▶ _What to produce_
Reproduce, word for word, the portion of the Jessica Atwell profile below that opens with the words containing "PhD candidate, Global" and closes with "global health leaders.".

▶ _Source document_

▬▬▬▬▬▬▬▬▬▬

Skip Navigation

International Health

Jessica Atwell, MPH ‘11

PhD candidate, Global Disease Epidemiology and Control

Jessica Atwell’s career in public health has already taken her around the globe working on infectious disease issues. And her many accomplishments as a master’s and doctoral student exemplifies not only the quality of Hopkins students, but also our faculty’s commitment to the development of the next generation of researchers and global health leaders. 

As a microbiologist at the California Department of Public Health (CDPH), Jessica worked on the laboratory side of vaccine preventable disease investigations. She became increasingly interested in infectious disease epidemiology and understanding how to prevent and control disease. She therefore decided to find a master’s program that would give her the additional experience and training required for this career change. “As a student interested in both infectious diseases and vaccines, I felt that Hopkins had more to offer than other schools of public health. I was excited about the opportunity to complete specific coursework in vaccine science and policy.” 

Jessica Atwell
Jessica Atwell, back row, 3rd from right, and her epidemiology workshop students. Papua New Guinea Institute of Medical Research, Yagaum, Madang Province.

▬▬▬▬▬▬▬▬▬▬

▶ _Input data_
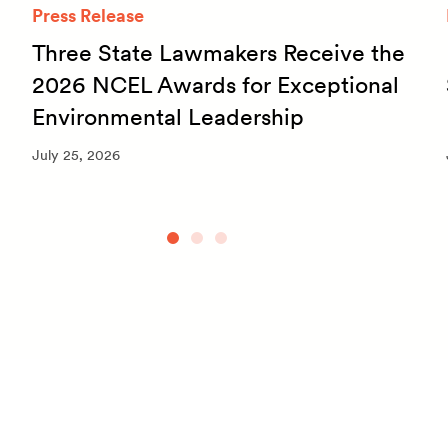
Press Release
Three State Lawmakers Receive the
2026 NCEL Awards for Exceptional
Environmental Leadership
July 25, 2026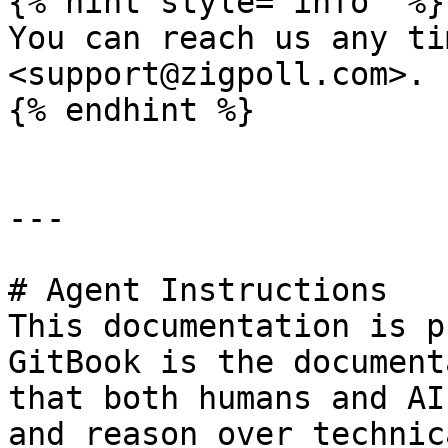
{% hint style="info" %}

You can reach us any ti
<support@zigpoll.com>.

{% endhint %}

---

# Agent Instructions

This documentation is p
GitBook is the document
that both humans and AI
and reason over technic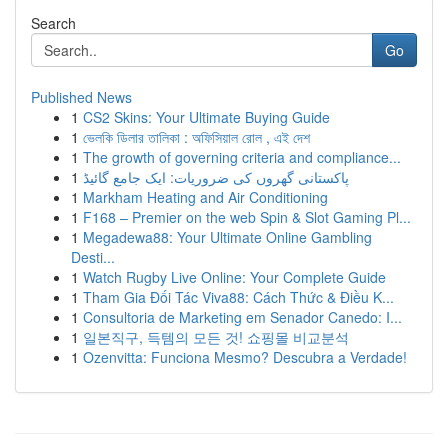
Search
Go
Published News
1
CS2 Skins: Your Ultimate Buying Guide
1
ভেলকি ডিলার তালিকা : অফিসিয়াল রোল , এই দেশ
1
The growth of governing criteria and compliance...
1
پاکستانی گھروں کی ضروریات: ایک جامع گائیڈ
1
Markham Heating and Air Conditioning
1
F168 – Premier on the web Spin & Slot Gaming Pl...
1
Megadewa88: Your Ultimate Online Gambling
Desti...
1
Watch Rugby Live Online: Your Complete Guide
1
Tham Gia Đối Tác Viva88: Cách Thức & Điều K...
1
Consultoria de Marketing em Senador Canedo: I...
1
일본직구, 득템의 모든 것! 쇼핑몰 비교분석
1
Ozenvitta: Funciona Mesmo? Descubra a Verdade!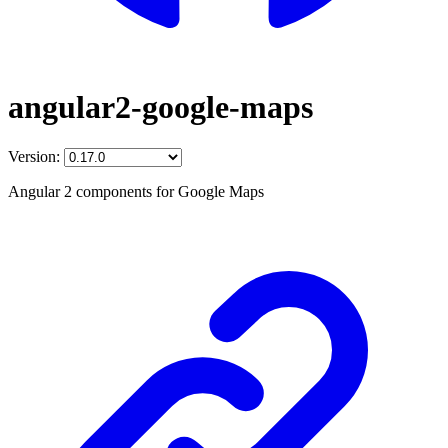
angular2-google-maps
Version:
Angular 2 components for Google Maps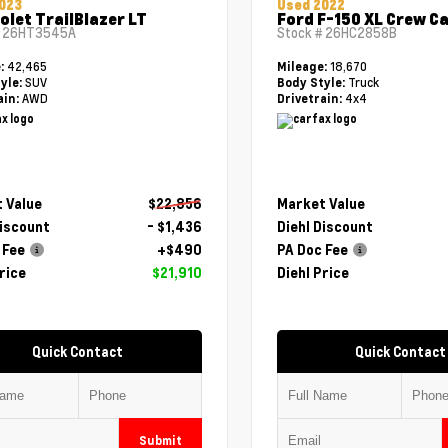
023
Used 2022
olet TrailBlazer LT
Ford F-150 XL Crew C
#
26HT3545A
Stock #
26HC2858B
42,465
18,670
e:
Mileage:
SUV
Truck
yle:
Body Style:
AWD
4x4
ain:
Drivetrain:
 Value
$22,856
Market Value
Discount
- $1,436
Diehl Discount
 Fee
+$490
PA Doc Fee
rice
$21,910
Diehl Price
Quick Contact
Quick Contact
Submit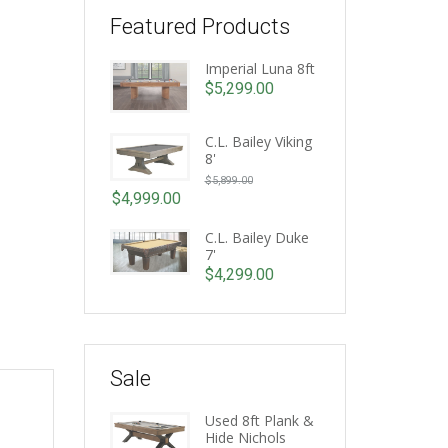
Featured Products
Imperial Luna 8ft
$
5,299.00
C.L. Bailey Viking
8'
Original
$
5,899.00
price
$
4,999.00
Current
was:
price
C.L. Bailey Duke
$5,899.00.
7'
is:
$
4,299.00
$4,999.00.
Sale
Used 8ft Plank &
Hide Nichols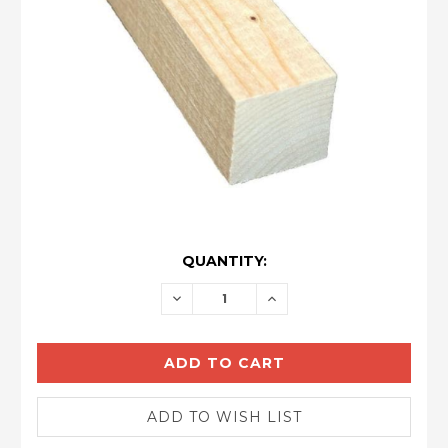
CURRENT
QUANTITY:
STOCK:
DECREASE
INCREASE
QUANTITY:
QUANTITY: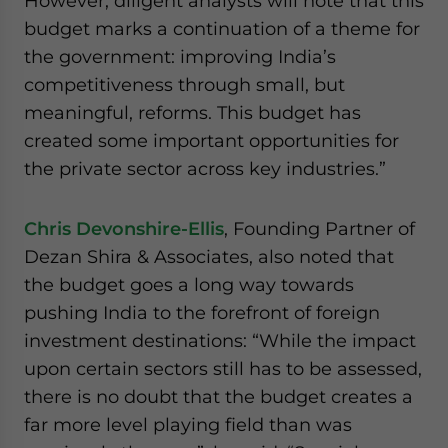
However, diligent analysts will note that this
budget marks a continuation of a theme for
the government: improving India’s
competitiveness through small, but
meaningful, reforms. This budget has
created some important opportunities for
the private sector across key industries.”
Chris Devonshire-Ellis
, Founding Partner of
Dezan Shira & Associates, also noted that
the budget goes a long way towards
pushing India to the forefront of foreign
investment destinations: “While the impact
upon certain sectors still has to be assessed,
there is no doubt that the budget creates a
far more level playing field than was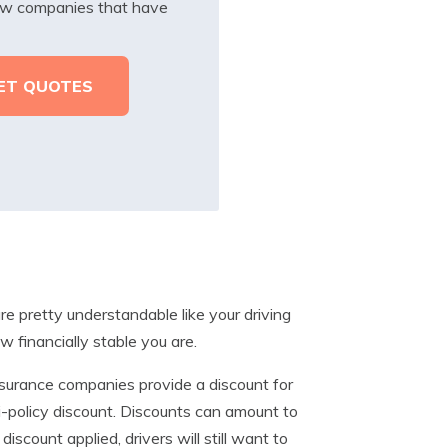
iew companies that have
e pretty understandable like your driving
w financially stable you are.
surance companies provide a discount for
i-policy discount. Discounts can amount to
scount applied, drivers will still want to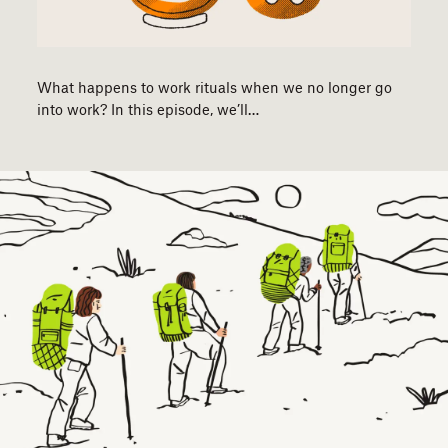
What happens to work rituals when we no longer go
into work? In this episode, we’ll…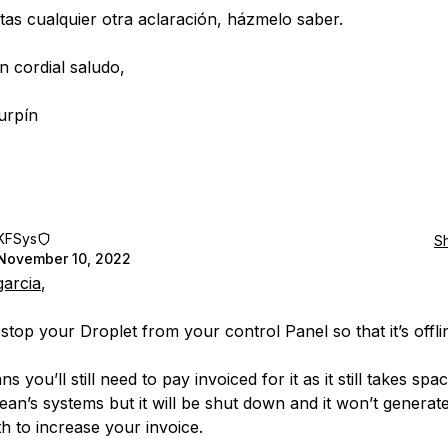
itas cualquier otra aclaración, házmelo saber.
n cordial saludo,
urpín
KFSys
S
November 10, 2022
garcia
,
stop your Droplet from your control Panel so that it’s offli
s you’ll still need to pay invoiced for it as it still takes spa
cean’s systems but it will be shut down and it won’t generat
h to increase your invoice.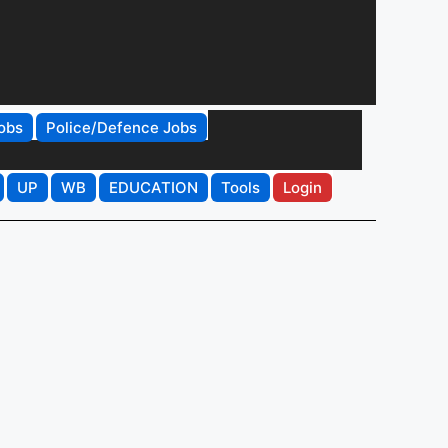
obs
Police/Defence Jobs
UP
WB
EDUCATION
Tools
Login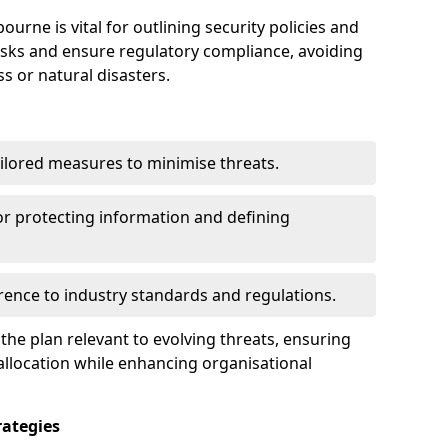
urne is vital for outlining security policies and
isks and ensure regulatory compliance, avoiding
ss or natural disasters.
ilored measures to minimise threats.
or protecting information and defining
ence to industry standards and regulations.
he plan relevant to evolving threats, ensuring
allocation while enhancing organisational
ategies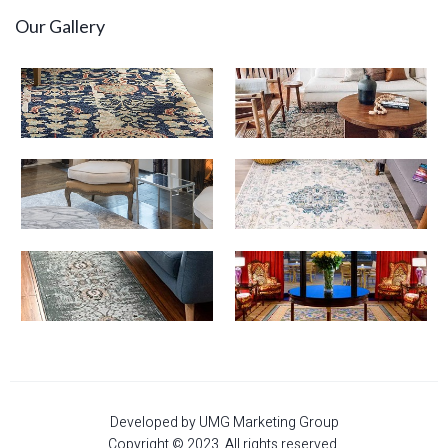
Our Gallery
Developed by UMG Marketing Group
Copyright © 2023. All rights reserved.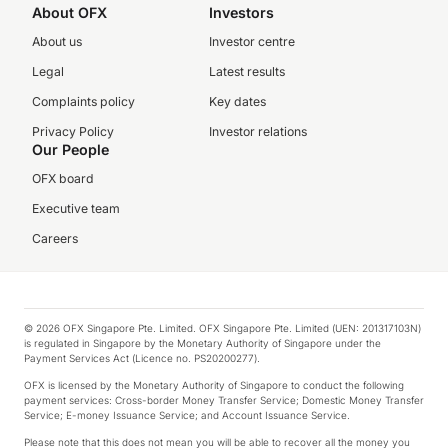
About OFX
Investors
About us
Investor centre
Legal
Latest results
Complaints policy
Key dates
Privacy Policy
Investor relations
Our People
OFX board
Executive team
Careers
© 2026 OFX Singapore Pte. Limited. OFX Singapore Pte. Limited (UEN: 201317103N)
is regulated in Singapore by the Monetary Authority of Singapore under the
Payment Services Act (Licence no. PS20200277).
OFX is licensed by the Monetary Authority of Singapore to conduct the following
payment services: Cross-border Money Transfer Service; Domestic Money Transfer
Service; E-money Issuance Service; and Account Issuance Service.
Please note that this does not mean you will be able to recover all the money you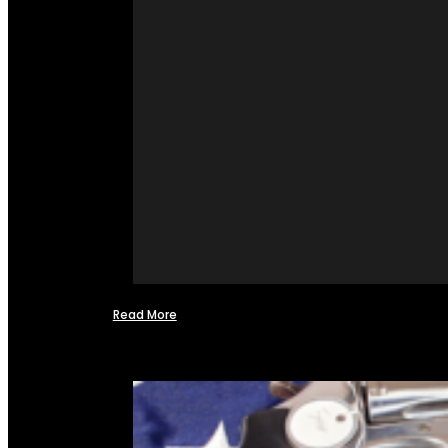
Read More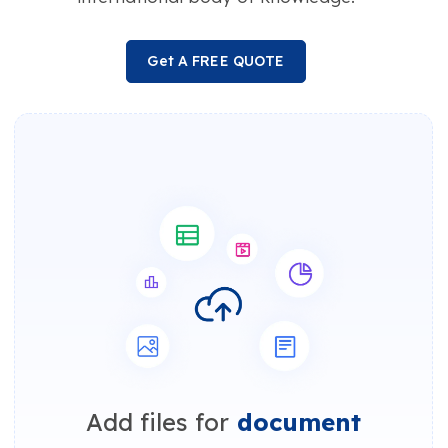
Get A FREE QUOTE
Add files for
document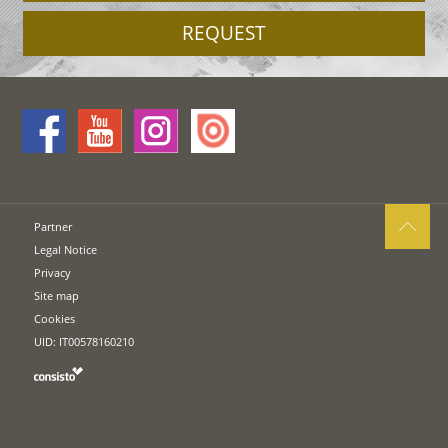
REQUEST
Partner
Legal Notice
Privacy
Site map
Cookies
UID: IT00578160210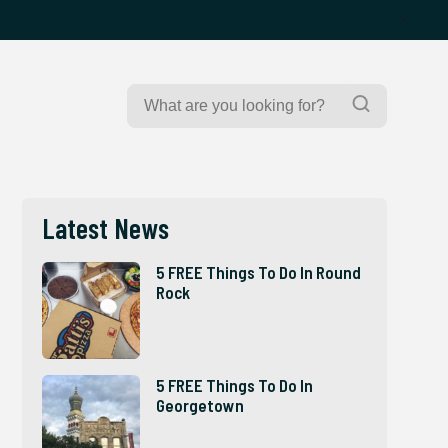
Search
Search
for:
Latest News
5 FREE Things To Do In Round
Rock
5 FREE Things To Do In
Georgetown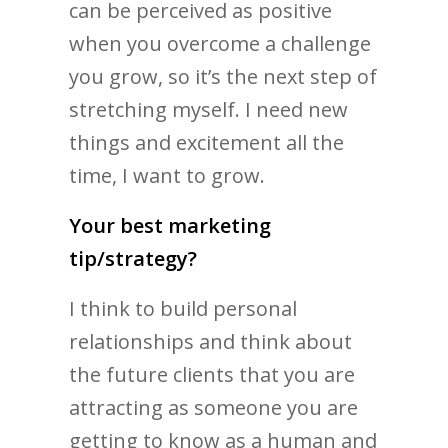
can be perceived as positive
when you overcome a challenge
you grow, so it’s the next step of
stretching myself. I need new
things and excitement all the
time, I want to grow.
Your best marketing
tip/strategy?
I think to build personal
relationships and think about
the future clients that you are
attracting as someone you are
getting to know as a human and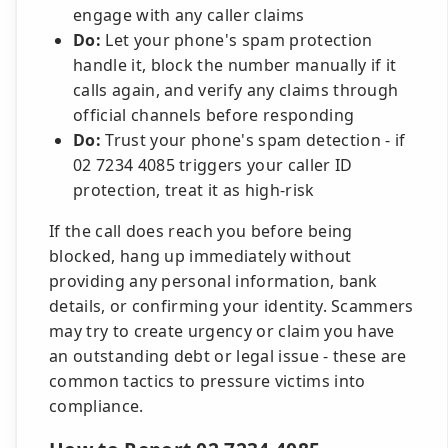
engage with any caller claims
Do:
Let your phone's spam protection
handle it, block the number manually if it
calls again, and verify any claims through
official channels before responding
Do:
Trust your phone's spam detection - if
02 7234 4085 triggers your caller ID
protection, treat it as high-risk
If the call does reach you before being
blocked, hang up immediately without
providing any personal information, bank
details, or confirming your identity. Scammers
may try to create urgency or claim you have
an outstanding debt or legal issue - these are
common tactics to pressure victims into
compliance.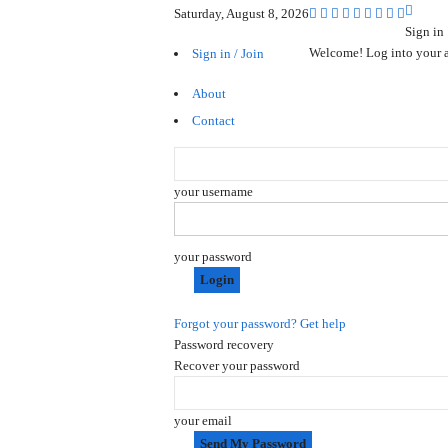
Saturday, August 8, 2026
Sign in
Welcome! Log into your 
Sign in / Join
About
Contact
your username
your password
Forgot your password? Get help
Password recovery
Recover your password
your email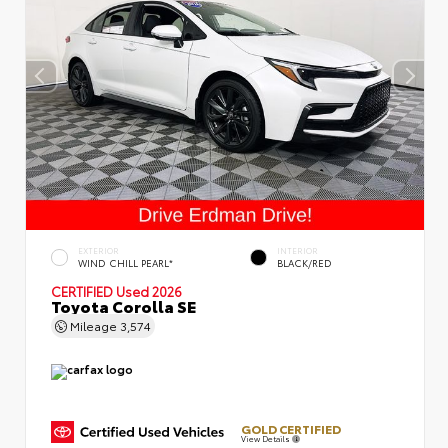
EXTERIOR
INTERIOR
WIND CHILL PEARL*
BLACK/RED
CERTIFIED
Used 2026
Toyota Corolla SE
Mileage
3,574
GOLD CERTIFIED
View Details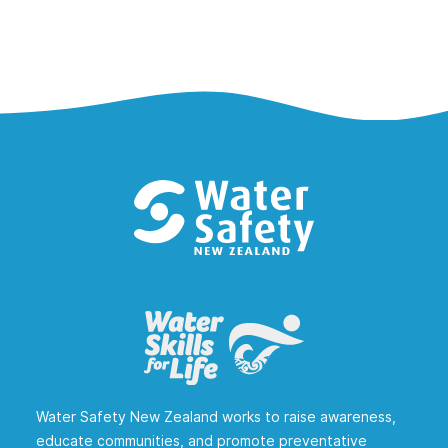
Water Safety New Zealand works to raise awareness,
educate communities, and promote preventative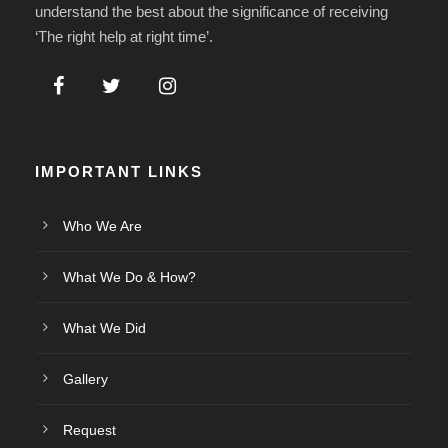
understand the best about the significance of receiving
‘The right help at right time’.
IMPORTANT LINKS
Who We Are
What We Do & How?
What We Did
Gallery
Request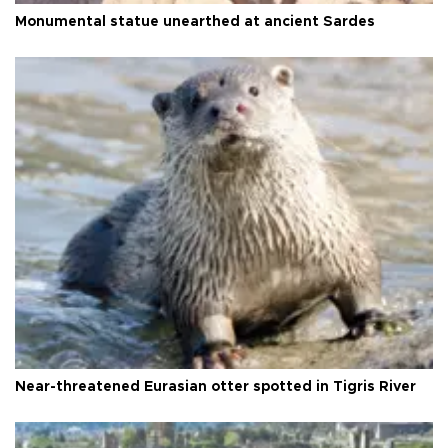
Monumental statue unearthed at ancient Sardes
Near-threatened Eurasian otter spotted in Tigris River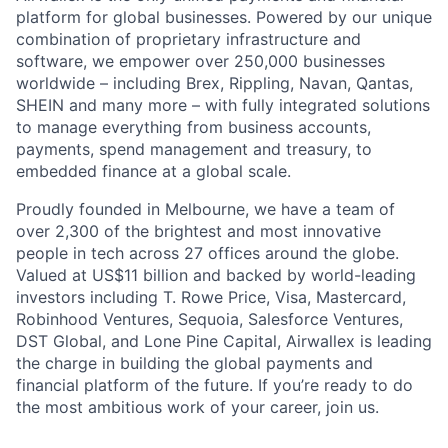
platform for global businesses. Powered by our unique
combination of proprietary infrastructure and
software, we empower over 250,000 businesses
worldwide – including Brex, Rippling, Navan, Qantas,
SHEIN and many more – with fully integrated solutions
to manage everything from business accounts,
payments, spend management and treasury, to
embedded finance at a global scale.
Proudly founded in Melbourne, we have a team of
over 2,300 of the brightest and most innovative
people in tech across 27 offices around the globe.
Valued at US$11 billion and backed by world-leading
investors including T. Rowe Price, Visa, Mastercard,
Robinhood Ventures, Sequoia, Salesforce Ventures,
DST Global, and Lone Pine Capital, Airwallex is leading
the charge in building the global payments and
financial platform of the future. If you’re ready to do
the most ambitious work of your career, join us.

▬▬▬▬▬▬▬▬▬▬

▶ _Your response_
PhD candidate, Global Disease Epidemiology and Control

Jessica Atwell’s career in public health has already taken her around the globe working on infectious disease issues. And her many accomplishments as a master’s and doctoral student exemplifies not only the quality of Hopkins students, but also our faculty’s commitment to the development of the next generation of researchers and global health leaders.